もちろんルナさんも綺麗に土下座していた。
「ソウマ!」
「ひぃ!」
「椅子だったものを片付け! テーブルだったものも!」
「は、はい!」
「お姉ちゃん!」
「は、はい……」
「補修に使うものを買ってきて! ダッシュ!」
「はいぃ……」
ギルドに就職して1日で職場を半壊させるとは……。転職しようかな……。
――――――――――――――――――――――
「ふう……だいぶ片付いたな……」
「お疲れ様です。
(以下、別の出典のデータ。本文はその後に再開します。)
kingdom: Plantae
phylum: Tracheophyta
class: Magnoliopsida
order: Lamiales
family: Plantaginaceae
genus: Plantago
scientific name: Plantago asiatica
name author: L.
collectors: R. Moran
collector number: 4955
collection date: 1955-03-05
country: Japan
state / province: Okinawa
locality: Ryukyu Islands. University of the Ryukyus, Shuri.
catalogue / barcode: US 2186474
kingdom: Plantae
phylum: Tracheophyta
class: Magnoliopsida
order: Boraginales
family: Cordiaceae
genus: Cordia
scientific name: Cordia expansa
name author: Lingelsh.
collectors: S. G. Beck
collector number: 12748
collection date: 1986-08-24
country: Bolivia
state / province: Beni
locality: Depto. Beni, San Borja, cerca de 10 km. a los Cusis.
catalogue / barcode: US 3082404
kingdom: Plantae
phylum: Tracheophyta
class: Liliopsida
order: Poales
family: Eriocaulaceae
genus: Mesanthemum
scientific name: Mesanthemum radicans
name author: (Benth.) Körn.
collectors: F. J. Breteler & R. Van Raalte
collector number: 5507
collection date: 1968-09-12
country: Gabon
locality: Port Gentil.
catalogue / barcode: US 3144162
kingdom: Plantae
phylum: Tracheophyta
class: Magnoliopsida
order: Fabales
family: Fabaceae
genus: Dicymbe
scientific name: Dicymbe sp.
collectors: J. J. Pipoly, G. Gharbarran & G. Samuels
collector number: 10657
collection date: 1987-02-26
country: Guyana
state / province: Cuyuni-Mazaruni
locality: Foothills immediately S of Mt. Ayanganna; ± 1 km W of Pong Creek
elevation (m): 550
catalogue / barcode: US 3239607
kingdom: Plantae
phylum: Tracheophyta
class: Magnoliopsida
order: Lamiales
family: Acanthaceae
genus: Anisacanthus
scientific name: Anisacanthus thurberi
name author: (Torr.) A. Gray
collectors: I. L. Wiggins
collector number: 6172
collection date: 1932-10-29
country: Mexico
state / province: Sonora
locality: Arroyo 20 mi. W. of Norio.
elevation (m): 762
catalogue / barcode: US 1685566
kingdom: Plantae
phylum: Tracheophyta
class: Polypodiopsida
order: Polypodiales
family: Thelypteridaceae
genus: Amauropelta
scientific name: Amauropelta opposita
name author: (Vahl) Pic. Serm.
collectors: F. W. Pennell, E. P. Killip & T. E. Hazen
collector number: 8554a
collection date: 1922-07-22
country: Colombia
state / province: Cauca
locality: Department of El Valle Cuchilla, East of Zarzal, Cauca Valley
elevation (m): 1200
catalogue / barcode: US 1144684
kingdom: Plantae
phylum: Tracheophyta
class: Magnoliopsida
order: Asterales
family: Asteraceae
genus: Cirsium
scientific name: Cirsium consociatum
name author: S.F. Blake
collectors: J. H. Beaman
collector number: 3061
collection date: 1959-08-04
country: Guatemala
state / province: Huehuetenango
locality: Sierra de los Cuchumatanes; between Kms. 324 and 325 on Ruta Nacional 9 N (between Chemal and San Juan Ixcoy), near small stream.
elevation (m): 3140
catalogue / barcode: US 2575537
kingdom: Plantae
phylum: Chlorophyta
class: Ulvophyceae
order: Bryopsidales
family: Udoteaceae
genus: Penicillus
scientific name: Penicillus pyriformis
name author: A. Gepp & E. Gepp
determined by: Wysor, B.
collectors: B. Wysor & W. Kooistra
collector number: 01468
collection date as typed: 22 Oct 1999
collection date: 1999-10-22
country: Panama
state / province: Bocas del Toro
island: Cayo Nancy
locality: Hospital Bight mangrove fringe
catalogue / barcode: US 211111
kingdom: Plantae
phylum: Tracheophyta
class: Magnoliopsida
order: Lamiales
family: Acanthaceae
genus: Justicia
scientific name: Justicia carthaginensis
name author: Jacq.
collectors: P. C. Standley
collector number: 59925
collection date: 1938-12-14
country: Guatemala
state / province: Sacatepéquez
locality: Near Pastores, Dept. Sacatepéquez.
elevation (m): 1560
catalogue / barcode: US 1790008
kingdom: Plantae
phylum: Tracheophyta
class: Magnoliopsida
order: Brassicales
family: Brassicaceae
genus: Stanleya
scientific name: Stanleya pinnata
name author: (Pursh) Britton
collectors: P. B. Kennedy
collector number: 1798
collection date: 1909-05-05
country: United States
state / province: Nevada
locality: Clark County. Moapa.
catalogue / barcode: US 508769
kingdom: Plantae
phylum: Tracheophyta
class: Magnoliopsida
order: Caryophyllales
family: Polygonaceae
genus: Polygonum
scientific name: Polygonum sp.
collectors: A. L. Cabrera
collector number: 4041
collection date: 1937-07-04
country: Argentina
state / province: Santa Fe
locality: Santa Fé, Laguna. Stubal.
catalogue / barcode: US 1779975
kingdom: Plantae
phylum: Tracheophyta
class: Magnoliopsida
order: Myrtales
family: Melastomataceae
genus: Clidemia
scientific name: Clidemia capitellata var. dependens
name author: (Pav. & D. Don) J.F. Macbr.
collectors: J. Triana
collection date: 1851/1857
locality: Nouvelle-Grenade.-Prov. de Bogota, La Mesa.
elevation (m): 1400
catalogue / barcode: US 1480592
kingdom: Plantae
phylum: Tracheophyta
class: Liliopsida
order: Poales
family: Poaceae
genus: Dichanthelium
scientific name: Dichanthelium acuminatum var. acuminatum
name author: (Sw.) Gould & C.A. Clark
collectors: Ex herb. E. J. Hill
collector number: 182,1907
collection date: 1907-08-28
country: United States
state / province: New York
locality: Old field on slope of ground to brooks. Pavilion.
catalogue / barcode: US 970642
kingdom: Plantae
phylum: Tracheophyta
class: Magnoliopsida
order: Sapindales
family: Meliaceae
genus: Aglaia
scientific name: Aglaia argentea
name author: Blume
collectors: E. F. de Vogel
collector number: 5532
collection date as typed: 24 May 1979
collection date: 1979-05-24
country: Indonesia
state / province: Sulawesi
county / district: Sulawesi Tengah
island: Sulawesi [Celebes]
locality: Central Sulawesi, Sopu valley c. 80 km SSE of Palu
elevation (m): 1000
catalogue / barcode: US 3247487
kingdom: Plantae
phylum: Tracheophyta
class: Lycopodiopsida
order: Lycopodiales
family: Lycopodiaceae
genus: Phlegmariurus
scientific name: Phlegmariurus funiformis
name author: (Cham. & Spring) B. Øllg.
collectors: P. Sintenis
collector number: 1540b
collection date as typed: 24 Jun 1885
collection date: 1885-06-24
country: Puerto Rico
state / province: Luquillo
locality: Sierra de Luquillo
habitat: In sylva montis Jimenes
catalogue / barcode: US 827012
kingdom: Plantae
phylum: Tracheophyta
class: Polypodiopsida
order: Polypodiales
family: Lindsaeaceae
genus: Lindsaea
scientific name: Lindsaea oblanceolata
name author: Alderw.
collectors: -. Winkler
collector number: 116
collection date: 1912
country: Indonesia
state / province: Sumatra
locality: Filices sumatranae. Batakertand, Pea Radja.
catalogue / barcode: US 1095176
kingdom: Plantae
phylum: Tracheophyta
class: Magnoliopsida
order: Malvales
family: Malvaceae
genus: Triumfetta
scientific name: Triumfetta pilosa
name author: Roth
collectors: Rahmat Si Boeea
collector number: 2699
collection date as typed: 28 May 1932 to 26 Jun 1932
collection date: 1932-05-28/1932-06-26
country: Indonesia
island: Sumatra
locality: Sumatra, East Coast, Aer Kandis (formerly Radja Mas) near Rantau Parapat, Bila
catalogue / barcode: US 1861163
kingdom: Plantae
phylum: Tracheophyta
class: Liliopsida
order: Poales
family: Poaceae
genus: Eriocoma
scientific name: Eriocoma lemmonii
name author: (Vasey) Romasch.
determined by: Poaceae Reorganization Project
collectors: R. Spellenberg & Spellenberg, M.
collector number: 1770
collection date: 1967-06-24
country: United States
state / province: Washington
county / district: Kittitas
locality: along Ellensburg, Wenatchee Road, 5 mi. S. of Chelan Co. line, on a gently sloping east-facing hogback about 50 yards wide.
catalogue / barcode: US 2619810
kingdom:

で? 結局ソウマさんの固有魔法は何だったんですか?」
「あー……言わなきゃダメかな?」
「ギルド、半壊」
「うっ……分かったよ……。"加工魔法"って言ってな、物を加工したり出来る……まあ戦闘にはあんまり向かない魔法だ」
そう言って廃材を剣の形に加工する。
どうやらこの"加工魔法"は手から無数のレーザーみたいな物を出して物体を削ったりする魔法らしい。
「おお〜。なんか地味ですね……」
「うっ……俺も本当ならもっと派手な魔法が良かったよ……」
「あっ! アタシいいこと思いつきました!」
「これからソウマさんはギルドの武器職人として働いてもらいます!」
「えぇ……」
「ギルド、全壊」
「うっ……。あれはルナさんが……。まあいいか、どうせ何か仕事はしないといけないしな」
「フッフッフッ!決まりですね!じゃあ早速材料を採りに行きましょう!」
こうして、俺はギルドの武器及び防具職人として就職することになった。